Have to go rampaging grandson has just turned up.
22-07-2012 05:48 PM - edited 22-07-2012 05:50 PM
I must agree with MickeyPhelps in the points he makes regarding TomTom manufacturing units with lithium batteries with known fixed lives that are not intended to be replaced by their customers. This is a quite extraordinary thing to do when I cannot think of a single mobile phone or smartphone where the customer cannot easily gain access to and replace the lithium battery on their own.
Moving on from there and comparisons with other devices that use GSM/3G SIM cards we again face the same issue that customers are also supplied with a device containing a SIM card that they are not supposed to be able to access or change themselves.
This means that if a customer with a Live Services unit moves continents between Europe and North America or Australasia or the Far East or goes on holiday in the other continent they cannot replace the SIM card with one entitling them to Live Services in the other continent. As a result they either end up not being able to use Live Services when visiting another continent or having moved to it or alternatively they end up being forced to buy a new Go Live unit just because they have changed geographic location.
I would have thought the Office of Fair Trading or its Dutch equivalent or even some EU regulator ought to have something to say about TomTom producing devices that are made life expired when their lithium battery dies and where customers also cannot shop around to obtain the cheapest possible data deal to receive the Live Services. For instance www.ovivomobile.com in the UK does a SIM card with no monthly fee and 1GB of data for data only devices for a one off £5. Why shouldn't I be able to use one of those SIMs in my Go Live unit so long as I do not use it enough to exceed the 1GB data cap. This would allow me to avoid paying £47 per annum to get Live Services once the unit is more than a year old provided that I was prepared to be served up with the occasional advert on the display from Ovivo Mobile.
When I complained to TomTom about older Nav 2 units with Live Services like my 940 having to pay the same £47.50 annual Live service fee (or more accurately only a small number of customers who have devices more than one year old paying this excessively high fee at all since new unit customers are exempt from it) but only having access to Live Services in 7 instead of 18 countries in Europe when all that was needed was to update my SIM card to one with access permissions for the 18 countries I was just told "hard cheese" (or customer service words to that effect) on the basis that as there were only 7 countries in which Live services were originally available I couldn't possibly expect to get them later on in other countries as the service was expanded. But now I find its even worse than that because even if you buy an Active Dock RDS-TMC mount for an x40 or x50 unit the unit will only get RDS-TMC data in countries where TomTom has decided you shall not have access to Live Services data (eg Spain which I visit regularly) if you remove the sticker on the bottom of the unit and use a pair of tweezers to remove the SIM card evry time you visit a country where Nav 2 units do not have HD Traffic service.
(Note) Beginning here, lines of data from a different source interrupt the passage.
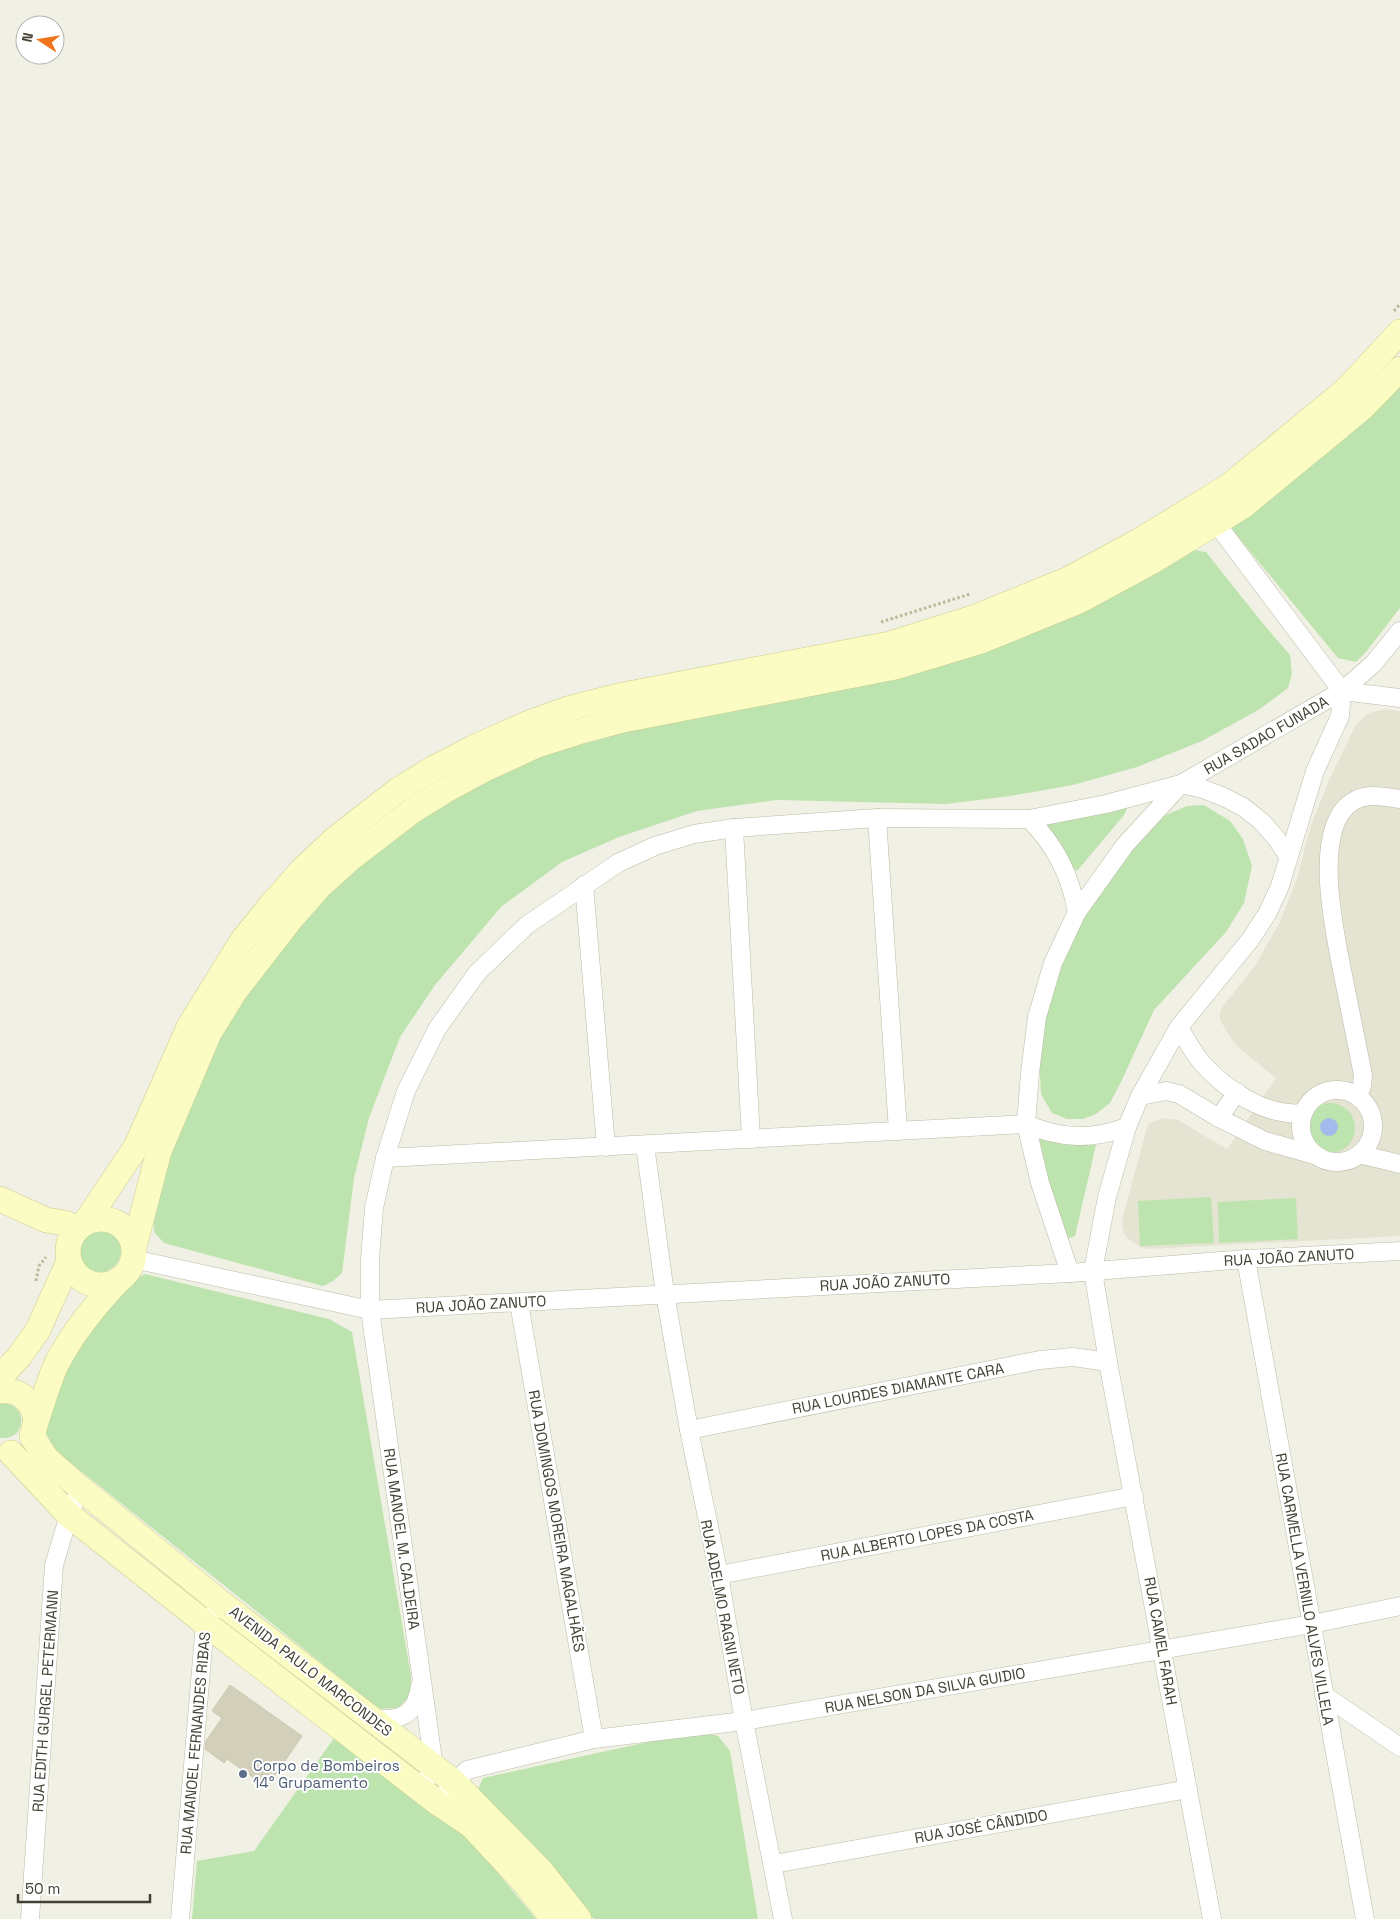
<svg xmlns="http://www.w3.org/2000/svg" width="1400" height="1919" font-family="'Space Grotesk',sans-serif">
  <rect width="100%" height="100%" fill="#f1f0e4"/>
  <polygon fill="#e5e4d2" points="1385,709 1400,711 1400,1236 1148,1249 1140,1247 1126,1237 1123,1229 1122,1220 1148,1124 1163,1118 1178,1120 1227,1149 1276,1078 1240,1049 1232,1040 1220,1020 1220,1012 1223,1006 1255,966 1279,924 1297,879 1310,828 1329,780 1356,725 1369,713"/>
  <g fill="#bde4ae">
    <polygon points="1400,383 1400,608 1366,652 1356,662 1338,658 1230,527 1275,495 1332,449"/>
    <polygon points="1188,549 1206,552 1260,620 1290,655 1292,674 1288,688 1260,709 1202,741 1137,767 1073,785 1010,796 946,804 776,800 697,811 619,837 562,862 501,907 435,985 400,1037 369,1118 354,1178 342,1273 333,1281 323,1286 164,1243 154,1232 153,1203 179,1122 216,1041 264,967 325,896 424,810 554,745"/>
    <polygon points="1124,804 1127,809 1124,815 1077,871 1070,866 1045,826 1046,821"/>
    <polygon points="1204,805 1230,821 1243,839 1252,866 1244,903 1226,932 1154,1010 1121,1082 1110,1103 1096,1114 1083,1119 1067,1119 1052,1113 1041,1094 1039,1057 1045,1009 1076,921 1132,844 1161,817 1187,806"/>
    <circle cx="1330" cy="1128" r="25"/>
    <path d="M1035,1134c19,8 36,13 57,7l4,4 -21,91 -8,3 -11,-19z"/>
    <polygon points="1211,1197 1214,1243 1140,1246 1138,1201"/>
    <polygon points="1296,1198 1298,1239 1219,1243 1218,1202"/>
    <circle cx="100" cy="1251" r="21"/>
    <polygon points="145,1274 329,1319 352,1332 411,1676 410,1696 398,1708 379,1709 52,1448 43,1424 57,1376 122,1286"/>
    <path d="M0,1403c30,0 27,38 0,35z"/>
    <polygon points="698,1731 718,1736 730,1751 758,1919 594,1919 540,1856 478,1789 483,1778"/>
    <polygon points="337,1734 457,1829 489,1862 536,1919 192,1919 197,1861 254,1851"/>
  </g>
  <circle fill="#a2baec" cx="1329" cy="1127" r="9"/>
  <polygon fill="#d2cfba" stroke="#ccc8ad" points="230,1685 302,1736 267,1787 227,1759 224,1763 205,1749 206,1741 222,1718 212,1711"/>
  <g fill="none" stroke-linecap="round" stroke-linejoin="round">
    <g stroke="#bcbaa7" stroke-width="19">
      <g id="street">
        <polyline points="1210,515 1342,691"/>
        <polyline points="1342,691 1400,698"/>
        <polyline points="877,818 898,1131"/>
        <path d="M1029,819c27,27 41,56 48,93"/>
        <polyline points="734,828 751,1139"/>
        <polyline points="584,885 606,1147"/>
        <path d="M1179,1027c7,13 14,25 23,36 24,27 64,54 101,50"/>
        <circle cx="1337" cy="1126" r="36"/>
        <polyline points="1140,1096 1166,1091 1179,1094 1219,1118 1265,1141 1315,1155"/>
        <path d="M1358,1096l4,-10 1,-11c-6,-30 -12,-60 -18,-90 -8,-42 -36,-155 7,-183 15,-10 32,-5 48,-3"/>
        <polyline points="1219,1118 1237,1092"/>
        <polyline points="645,1145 665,1294 689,1430 719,1575 744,1721 783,1919"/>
        <polyline points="1359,1154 1400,1164"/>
        <path d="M385,1158l641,-34c35,15 66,16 101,3"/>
        <polyline points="133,1259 370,1310 1070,1273 1246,1259 1400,1251"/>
        <polyline points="1246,1259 1365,1919"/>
        <polyline points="1070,1273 1040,1183 1026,1124 1030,1073 1037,1017 1053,963 1077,912 1125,845 1181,784 1342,691 1373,664 1400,631"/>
        <polyline points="519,1303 594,1739"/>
        <polyline points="689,1430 1040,1360 1073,1357 1108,1362"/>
        <polyline points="719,1575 1134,1496"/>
        <polyline points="1324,1695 1400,1747"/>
        <path d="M372,1719c28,2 44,-3 48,-33"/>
        <polyline points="420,1790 434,1767 370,1310 370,1259 374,1208 385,1158 406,1091 437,1029 477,973 527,925 618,863 655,846 694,834 734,828 877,818 1029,819 1106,804 1181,784 1203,789 1224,797 1243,807 1261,821 1276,838 1288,856"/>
        <polyline points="447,1791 454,1782 467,1770 594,1739 744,1721 1312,1624 1400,1606"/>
        <polyline points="774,1864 1188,1789"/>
        <polyline points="30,1919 54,1565 69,1515 80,1488"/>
        <polyline points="180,1919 205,1623 210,1616"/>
        <polyline points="1212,1919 1108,1362 1093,1271 1107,1197 1127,1127 1140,1096 1179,1027 1250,940 1267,914 1280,886 1315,771 1340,716 1342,691"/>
      </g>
    </g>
    <g stroke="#cccc92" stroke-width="26">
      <g id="secondary">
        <polyline points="0,1199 46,1220 65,1223 77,1229"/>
        <circle cx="101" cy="1252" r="33"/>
        <polyline points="85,1223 136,1147 189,1027 242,941 272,904 303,869 335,839 398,790 434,768 473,748 529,723 571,708 618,696 890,644 973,618 1069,579 1139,541 1229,486 1345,391 1400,332"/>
        <polyline points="134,1247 159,1151 209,1033 235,991 290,920 320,886 351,858 412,811 446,790 483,770 537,745 578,732 623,720 895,667 981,641 1079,601 1151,562 1243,506 1362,408 1400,369"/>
        <polyline points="0,1377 19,1357 38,1330 69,1261"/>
        <path d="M0,1391c21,-4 41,18 34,38"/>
        <path d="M35,1425c7,-20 13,-43 22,-62 16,-31 39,-59 63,-84"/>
        <polyline points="32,1436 46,1458 80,1488 220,1602 454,1782 541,1871 579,1919"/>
        <polyline points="11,1453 69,1515 205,1623 438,1803 472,1826 526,1884 553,1919"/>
      </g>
    </g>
    <g stroke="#bdba99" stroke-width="3" stroke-dasharray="2.5 2.5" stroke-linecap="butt">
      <polyline points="1394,311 1400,304"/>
      <polyline points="881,622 970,594"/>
      <polyline points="36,1281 39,1266 46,1257"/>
    </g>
    <use href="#street" stroke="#fff" stroke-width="18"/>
    <use href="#secondary" stroke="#fbfcc3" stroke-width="25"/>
  </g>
  <circle fill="#5c6f8a" stroke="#fff" stroke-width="2" cx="243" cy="1774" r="5"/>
  <g text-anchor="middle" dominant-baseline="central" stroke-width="4" stroke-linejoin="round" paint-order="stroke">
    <g font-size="15" fill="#434134" stroke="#fff">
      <text transform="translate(1266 735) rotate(-30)">RUA SADAO FUNADA</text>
      <text transform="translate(1289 1257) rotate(-3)">RUA JOÃO ZANUTO</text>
      <text transform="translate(885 1282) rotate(-3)">RUA JOÃO ZANUTO</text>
      <text transform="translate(481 1304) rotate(-3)">RUA JOÃO ZANUTO</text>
      <text transform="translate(898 1388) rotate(-11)">RUA LOURDES DIAMANTE CARA</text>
      <text transform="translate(557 1521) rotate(80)">RUA DOMINGOS MOREIRA MAGALHÃES</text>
      <text transform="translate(927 1535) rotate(-11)">RUA ALBERTO LOPES DA COSTA</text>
      <text transform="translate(402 1539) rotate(82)">RUA MANOEL M. CALDEIRA</text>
      <text transform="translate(1305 1589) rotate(80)">RUA CARMELLA VERNILO ALVES VILLELA</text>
      <text transform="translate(723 1607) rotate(79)">RUA ADELMO RAGNI NETO</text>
      <text transform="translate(1161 1641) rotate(80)">RUA CAMEL FARAH</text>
      <text transform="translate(311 1671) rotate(38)">AVENIDA PAULO MARCONDES</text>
      <text transform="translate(925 1690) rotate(-10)">RUA NELSON DA SILVA GUIDIO</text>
      <text transform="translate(45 1701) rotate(-86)">RUA EDITH GURGEL PETERMANN</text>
      <text transform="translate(195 1743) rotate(-85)">RUA MANOEL FERNANDES RIBAS</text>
      <text transform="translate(981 1826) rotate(-10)">RUA JOSÉ CÂNDIDO</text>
    </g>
    <g font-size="15" fill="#4e5e75" stroke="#fff" text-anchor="start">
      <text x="253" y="1765">Corpo de Bombeiros<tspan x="253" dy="17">14° Grupamento</tspan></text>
    </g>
  </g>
  <g transform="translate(40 40) rotate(282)"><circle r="24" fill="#ffffff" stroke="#b4b3ae"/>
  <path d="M0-4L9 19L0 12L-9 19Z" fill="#f0741c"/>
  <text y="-8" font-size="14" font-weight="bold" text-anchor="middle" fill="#434134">N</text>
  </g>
  <path d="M18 1894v8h132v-8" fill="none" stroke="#434134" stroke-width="2.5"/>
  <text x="25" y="1894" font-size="15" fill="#434134" stroke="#ffffff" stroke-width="4" paint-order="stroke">50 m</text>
</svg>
This is a very tricky operation and certainly not one intended to be performed by the customer or one that is safe to perform on any kind of regular basis.
As you rightly surmised TomTom seems to completely and utterly lack any focus in terms of the customer ill will that such absurdities in its corporate behaviour generates and the senior management seem to be in complete and utter denial of the problem and by hiding away begind front line customer service staff who are just told to make the customer feel like these problems are his/her own fault rather than the fault of the company who designed and sold them the equipment!